I've been sleeping on my friend, Abby's, futon for the past five nights. It's been comforting to be there, in her feminine studio apartment with translucent curtains and white down comforters. Every morning we've had coffee together and I've either cried or not cried. Then I've driven the couple of miles to my old apartment to pack up my life. In four days I was able to, with the help of friends, pack everything that I own and transfer it all to my Dad's garge.
Today my brother Eric flew back to Virginia and I unpacked my suitcases and toiletries. I really put it all away too - into the dresser and the closet, into the medicine cabinet. This will be home for the next couple of months probably. Even after my father dies I will have the enormous task of cleaning out the house, selling it and relocating myself. Everyone keeps asking me if I'll be moving back to New York. Everyone I know thinks that I will return there for sure but I'm actually planning to move to Santa Monica.
My father is doing really badly. I don't think that he has long at all. He has gone almost completely deaf which makes it extremely frustrating to communicate with him. He is confused and sad and scared. He is on so many painkillers that I have to keep a written log of what I give him just so I can keep track. In the last hour I've given him liquid morphine, vicodin, xanax, a sleeping pill and another pain pill which is specifically for the bones. The nurses say that this is okay.

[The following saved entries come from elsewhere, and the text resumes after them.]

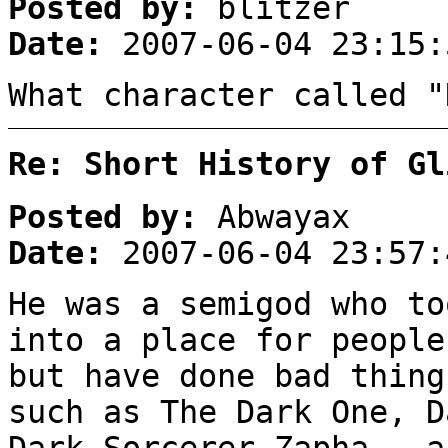
Posted by:
blitzer
Date:
2007-06-04 23:15:
What character called "
Re: Short History of Gl
Posted by:
Abwayax
Date:
2007-06-04 23:57:
He was a semigod who to
into a place for people
but have done bad thing
such as The Dark One, D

Now that I'm here and now that I've made it through the packing of my old house and the unpacking into this house, now that I've cleaned and organized everything that Eric left a mess, now that I've caught up on bills and spent time with my Dad, now that I'm alone, sitting at this kitchen table, is everything really starting to catch up with me.
Overall, I'm exhausted. I know I have a lot of explaining to do and I will. I just needed to get this first messy post over with.